There's a great article in the December issue of Harvard Business Journal: "The One Number You Need to Grow." . That one number is how many customers promote your business. Instead of measuring customer satisfaction, simply ask your customers one question: "How likely is it that you would recommend (company X) to a friend or colleague?" The author's research indicated that responses to this one question were highly likely to predict actual customer behavior that would lead to profitable growth. The article summarizes what Church of the Customer has been evangelizing: "The only path to profitable growth may lie in a company's ability to get its loyal customers to become, in effect, its marketing department."
Here's one of the takeaways from the article that will help me do a better job in consulting for my clients. I've been working with an online research firm to develop online customer surveys with live cross-tabs for several clients... it's pretty cool, and generates extremely useful and actionable information. I always include questions on likelihood to recommend and likelihood to purchase additional products. However, here's how the HBR article recommends structuring the survey:
"Resist the urge to let survey questions multiply; more questions diminish response rates along with the reliability of your sample. You need only one question to determine the status -- promoter, passively satisfied, or detractor -- of a customer. Follow-up questions can help unearth the reasons for customers' feelings and point to profitable remedies. But such questions should be tailored to the three categories of customers. Learning how to turn a passively satisfied customer into a promoter requires a very different line of questioning from learning how to resolve the problems of a detractor."
Great suggestion.
On a related note, here's the 'duh' quote of the day from the top story at Reveries. They're interviewing Robert Lutz, GM's Vice Chairman of Product Development, on getting Pontiac out of the 'cheesy' category. He says, "You just have to get vehicles more to the point where people want them."
As Reicheld's article makes clear with some excellent data, companies with strong growth tend to outpace their competitors when they also have widespread word of mouth.
Taken a step further, one could argue that customer evangelism isn't part of the marketing plan... it IS the marketing plan.
P&G, the originator of brand management and big-buck marketing campaigns, is moving toward the customer evangelism model.
"The mass-marketing model is dead," says James Stengel, P&G's global marketing officer in the current issue of Forbes. "[Recruiting teens to schill for us] is the future."
The only limitation is belief.
Posted by: Ben McConnell | February 20, 2004 at 12:17 AM
Absolutely agree.

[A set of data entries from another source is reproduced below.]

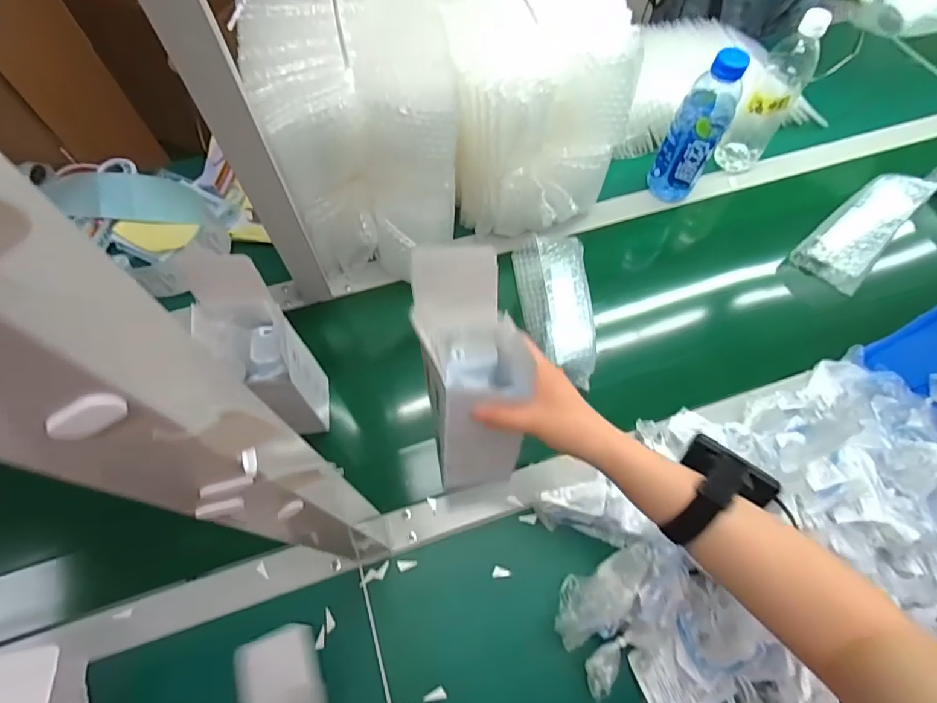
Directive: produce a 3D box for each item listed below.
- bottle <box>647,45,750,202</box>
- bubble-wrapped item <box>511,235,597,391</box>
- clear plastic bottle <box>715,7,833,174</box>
[{"bbox_3d":[0.320,-0.312,0.668,0.069,0.213,0.061,27,66,12],"label":"bottle"},{"bbox_3d":[0.114,-0.066,0.624,0.087,0.068,0.207,-1,64,-1],"label":"bubble-wrapped item"},{"bbox_3d":[0.443,-0.375,0.699,0.069,0.226,0.070,32,67,14],"label":"clear plastic bottle"}]

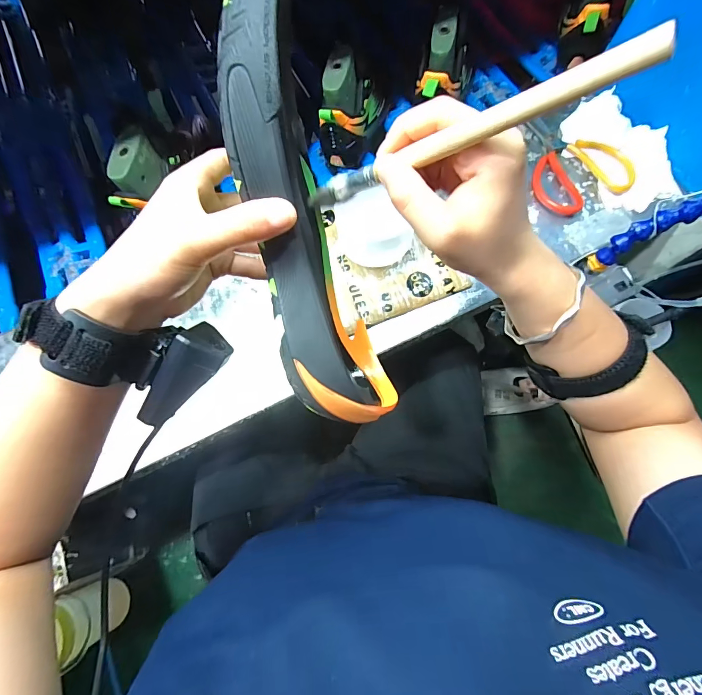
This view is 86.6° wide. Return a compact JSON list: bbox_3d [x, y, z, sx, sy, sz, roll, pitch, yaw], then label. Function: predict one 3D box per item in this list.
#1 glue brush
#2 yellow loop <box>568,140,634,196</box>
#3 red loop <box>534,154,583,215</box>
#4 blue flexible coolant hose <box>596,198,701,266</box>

How can we generate word of mouth if we have no customers? I'm not advocating an "if we build it they will come" strategy (although there are examples of companies that built their business on word of mouth, like Starbucks)
Posted by: Jennifer Rice | January 06, 2004 at 05:52 AM
The emphasis on "customer evangelism" has merit, but is really a repackaging of "word of mouth" advertising in a new wrapper.

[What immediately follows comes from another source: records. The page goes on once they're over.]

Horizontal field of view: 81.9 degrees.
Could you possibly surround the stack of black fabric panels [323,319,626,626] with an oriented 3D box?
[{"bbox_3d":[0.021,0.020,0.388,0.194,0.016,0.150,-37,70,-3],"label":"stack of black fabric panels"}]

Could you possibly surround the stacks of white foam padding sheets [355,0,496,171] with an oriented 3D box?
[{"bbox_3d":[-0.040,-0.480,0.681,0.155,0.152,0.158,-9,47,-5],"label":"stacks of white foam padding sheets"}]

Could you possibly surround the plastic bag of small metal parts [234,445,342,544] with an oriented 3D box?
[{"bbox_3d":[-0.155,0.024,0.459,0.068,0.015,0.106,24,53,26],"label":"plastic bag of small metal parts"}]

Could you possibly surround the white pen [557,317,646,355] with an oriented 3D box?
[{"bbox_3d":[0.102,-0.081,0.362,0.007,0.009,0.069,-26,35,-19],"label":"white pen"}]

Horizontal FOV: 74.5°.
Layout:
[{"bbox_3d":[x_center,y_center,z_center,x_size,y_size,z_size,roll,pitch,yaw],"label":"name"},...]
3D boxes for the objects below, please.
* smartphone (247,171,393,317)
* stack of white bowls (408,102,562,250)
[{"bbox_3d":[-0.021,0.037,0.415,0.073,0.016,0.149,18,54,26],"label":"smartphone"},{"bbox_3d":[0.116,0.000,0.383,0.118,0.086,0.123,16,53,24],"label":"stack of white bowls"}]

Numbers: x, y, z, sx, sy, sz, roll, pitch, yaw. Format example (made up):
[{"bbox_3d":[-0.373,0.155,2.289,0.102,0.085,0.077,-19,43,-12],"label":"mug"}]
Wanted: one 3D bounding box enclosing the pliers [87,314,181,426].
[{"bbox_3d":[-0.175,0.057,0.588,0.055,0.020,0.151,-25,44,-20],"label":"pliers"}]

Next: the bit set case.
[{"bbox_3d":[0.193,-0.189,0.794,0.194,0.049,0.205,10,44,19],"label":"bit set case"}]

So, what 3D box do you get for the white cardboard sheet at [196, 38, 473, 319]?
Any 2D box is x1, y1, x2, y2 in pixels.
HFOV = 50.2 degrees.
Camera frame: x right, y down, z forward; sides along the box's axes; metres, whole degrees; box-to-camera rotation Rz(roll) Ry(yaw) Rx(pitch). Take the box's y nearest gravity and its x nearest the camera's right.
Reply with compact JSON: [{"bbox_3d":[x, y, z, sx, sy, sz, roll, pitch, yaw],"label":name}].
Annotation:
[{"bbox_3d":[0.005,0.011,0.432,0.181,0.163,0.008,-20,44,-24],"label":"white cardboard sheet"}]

I have often heard business people say they intend to build their customer base by word of mouth. That is fine, as word of mouth is tremendous testimonial to the company's products and services, but the limitations must be realized.

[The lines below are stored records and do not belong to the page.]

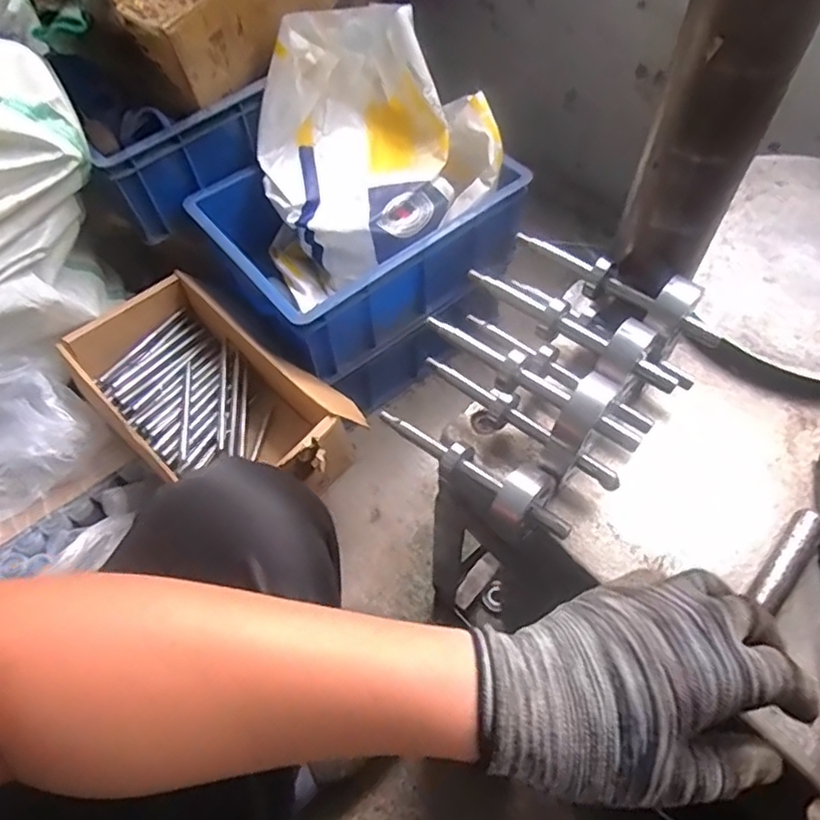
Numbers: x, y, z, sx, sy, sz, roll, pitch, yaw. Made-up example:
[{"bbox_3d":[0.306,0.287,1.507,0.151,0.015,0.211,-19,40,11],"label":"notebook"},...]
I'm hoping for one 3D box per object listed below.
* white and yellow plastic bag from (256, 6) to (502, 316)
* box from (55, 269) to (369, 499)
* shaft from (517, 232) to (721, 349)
[{"bbox_3d":[-0.058,-0.357,0.906,0.321,0.247,0.273,-19,60,-10],"label":"white and yellow plastic bag"},{"bbox_3d":[-0.259,-0.018,0.842,0.385,0.110,0.216,37,66,21],"label":"box"},{"bbox_3d":[0.147,-0.094,0.460,0.037,0.032,0.158,-38,65,-20],"label":"shaft"}]

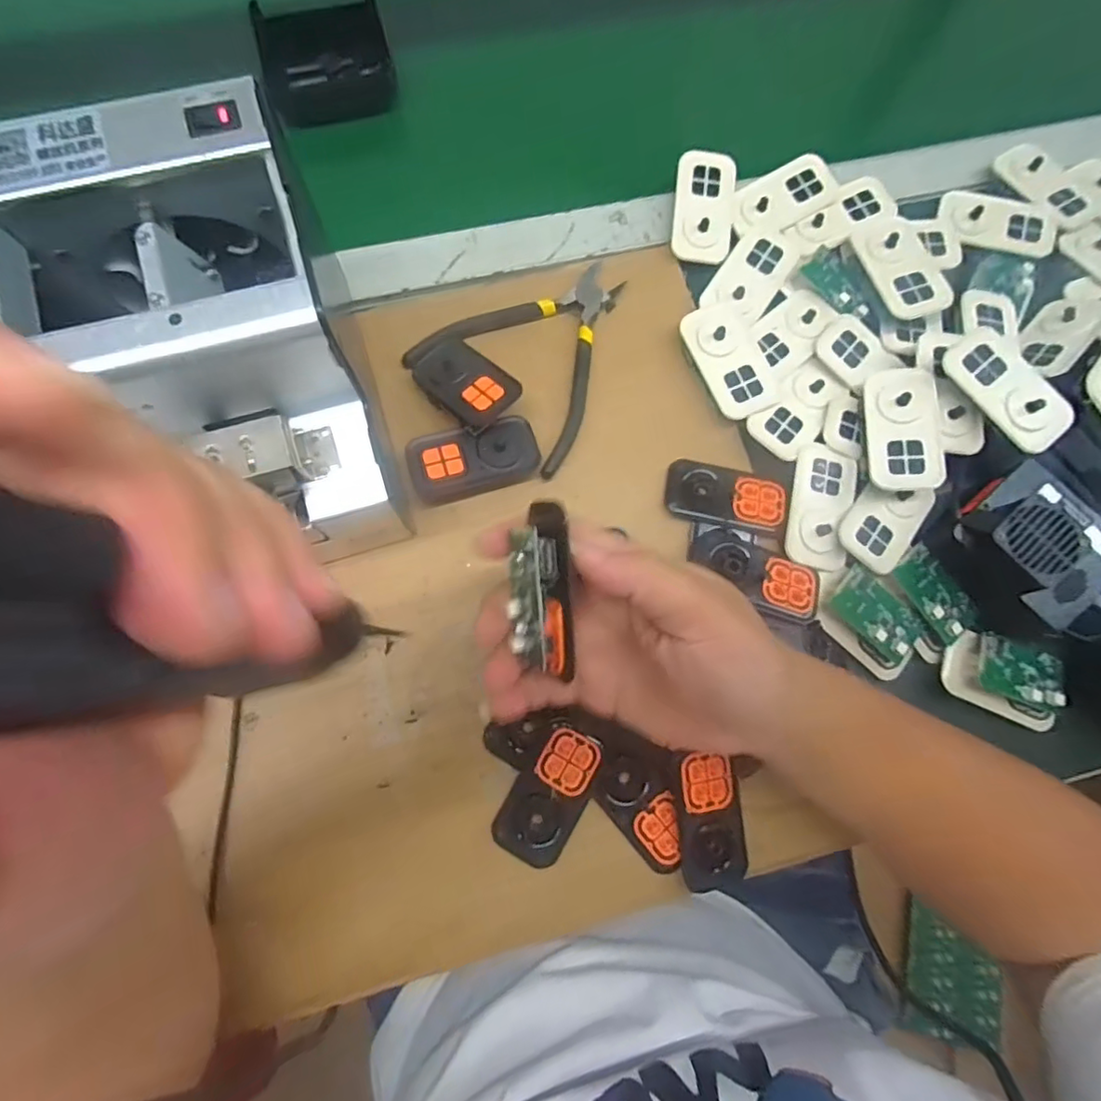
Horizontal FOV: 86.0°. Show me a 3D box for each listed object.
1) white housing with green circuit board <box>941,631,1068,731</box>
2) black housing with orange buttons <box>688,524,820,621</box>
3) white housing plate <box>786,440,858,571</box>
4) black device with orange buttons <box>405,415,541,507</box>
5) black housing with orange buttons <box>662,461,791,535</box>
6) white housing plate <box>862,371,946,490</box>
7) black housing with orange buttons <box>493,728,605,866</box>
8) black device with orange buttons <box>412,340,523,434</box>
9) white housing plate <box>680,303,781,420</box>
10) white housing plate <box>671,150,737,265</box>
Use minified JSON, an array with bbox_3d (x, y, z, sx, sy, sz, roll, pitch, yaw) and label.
[{"bbox_3d":[0.264,0.074,0.342,0.068,0.022,0.042,16,78,5],"label":"white housing with green circuit board"},{"bbox_3d":[0.120,0.011,0.343,0.079,0.017,0.038,25,79,6],"label":"black housing with orange buttons"},{"bbox_3d":[0.164,-0.026,0.357,0.037,0.008,0.075,11,78,3],"label":"white housing plate"},{"bbox_3d":[-0.045,-0.054,0.352,0.075,0.017,0.040,-17,78,-3],"label":"black device with orange buttons"},{"bbox_3d":[0.108,-0.034,0.364,0.072,0.007,0.040,10,78,3],"label":"black housing with orange buttons"},{"bbox_3d":[0.209,-0.072,0.349,0.040,0.008,0.072,-3,82,11],"label":"white housing plate"},{"bbox_3d":[0.000,0.134,0.323,0.039,0.008,0.072,29,79,7],"label":"black housing with orange buttons"},{"bbox_3d":[-0.052,-0.103,0.360,0.040,0.017,0.073,-38,67,-17],"label":"black device with orange buttons"},{"bbox_3d":[0.113,-0.121,0.373,0.042,0.008,0.077,-22,78,-4],"label":"white housing plate"},{"bbox_3d":[0.104,-0.232,0.398,0.040,0.012,0.074,5,77,2],"label":"white housing plate"}]

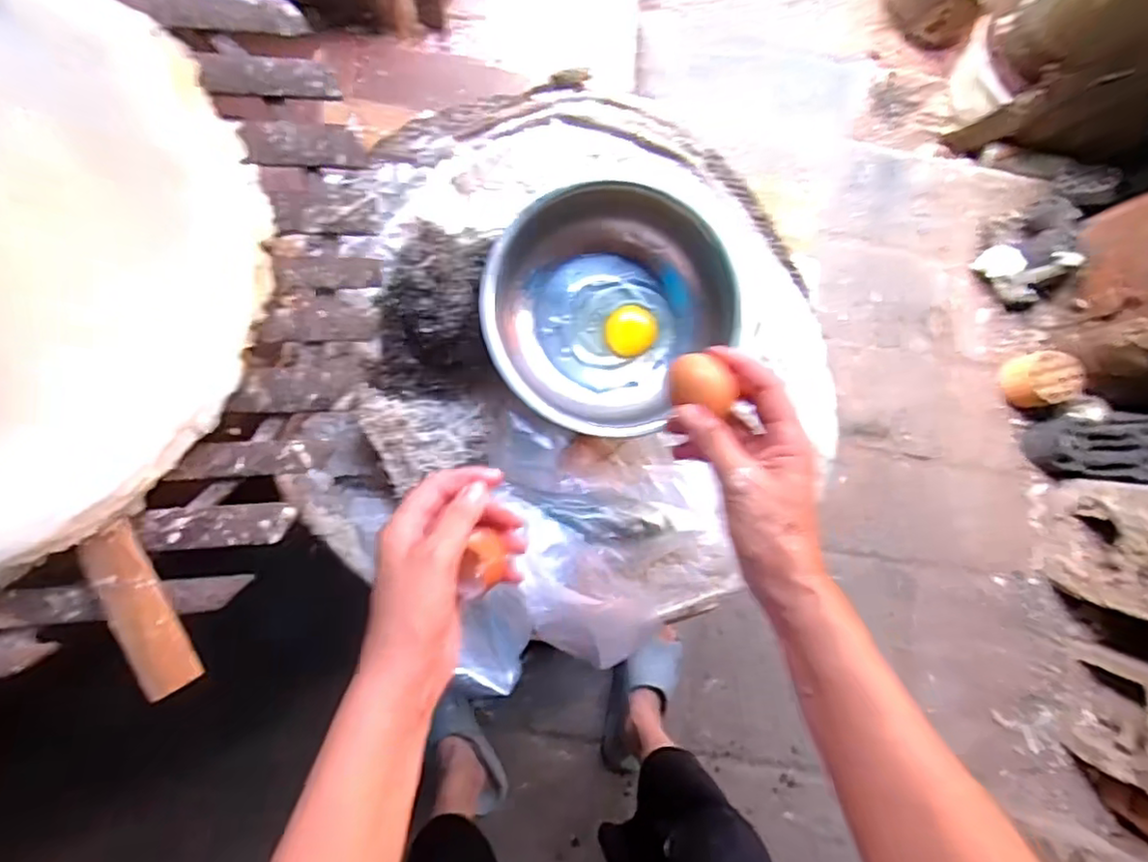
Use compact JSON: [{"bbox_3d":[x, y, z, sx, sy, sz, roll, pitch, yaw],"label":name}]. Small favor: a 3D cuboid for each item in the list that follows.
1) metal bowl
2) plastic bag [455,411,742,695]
[{"bbox_3d":[0.020,-0.093,0.526,0.179,0.084,0.180,0,88,-5],"label":"metal bowl"},{"bbox_3d":[0.021,0.099,0.509,0.201,0.094,0.202,5,88,-5],"label":"plastic bag"}]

Without those first "mouths", there is no "word" being spread. The need for marketing, as a holistic entity still exists, to establish that initial critical mass of customers.
To depend upon only one part of a marketing strategy, in this case word of mouth, is not the best solution.
Posted by: Wayne Hurlbert | January 05, 2004 at 09:37 PM
It seems logical that companies whose customers promote them would be profitable. But there are a number of counter-examples: companies that were/are adored by their customers, and still lagged. Prime among them is Apple, which of course is a special case and faces other business challenges. But there are others, of which ReplayTV is one. That company had an excellent product, way ahead of its time, an incredibly loyal customer base that constantly evangelized its product, and still went into bankruptcy. So what happened? I think it failed from a "real" marketing standpoint; i.e. its customers weren't enough to get the message out, and it had essentially no other marketing. By contrast, TiVo, which had the same functionality (although inferior until recently), did rather well, though not as well as some had hoped. Why? Probably because it was more visible nationally; it had TV spots, a DirecTV deal, and pop-culture street cred (which probably followed the other two). TiVo even has entered the lingo, a la Google or Kleenex. So why am I going to TiVo the football game and not Replay it?
Posted by: brett | January 05, 2004 at 02:46 PM
Great summation!
"You need only one question to determine the status -- promoter, passively satisfied, or detractor -- of a customer."
One could establish a consulting practice on that basis.
Great articles! They realy get me thinking.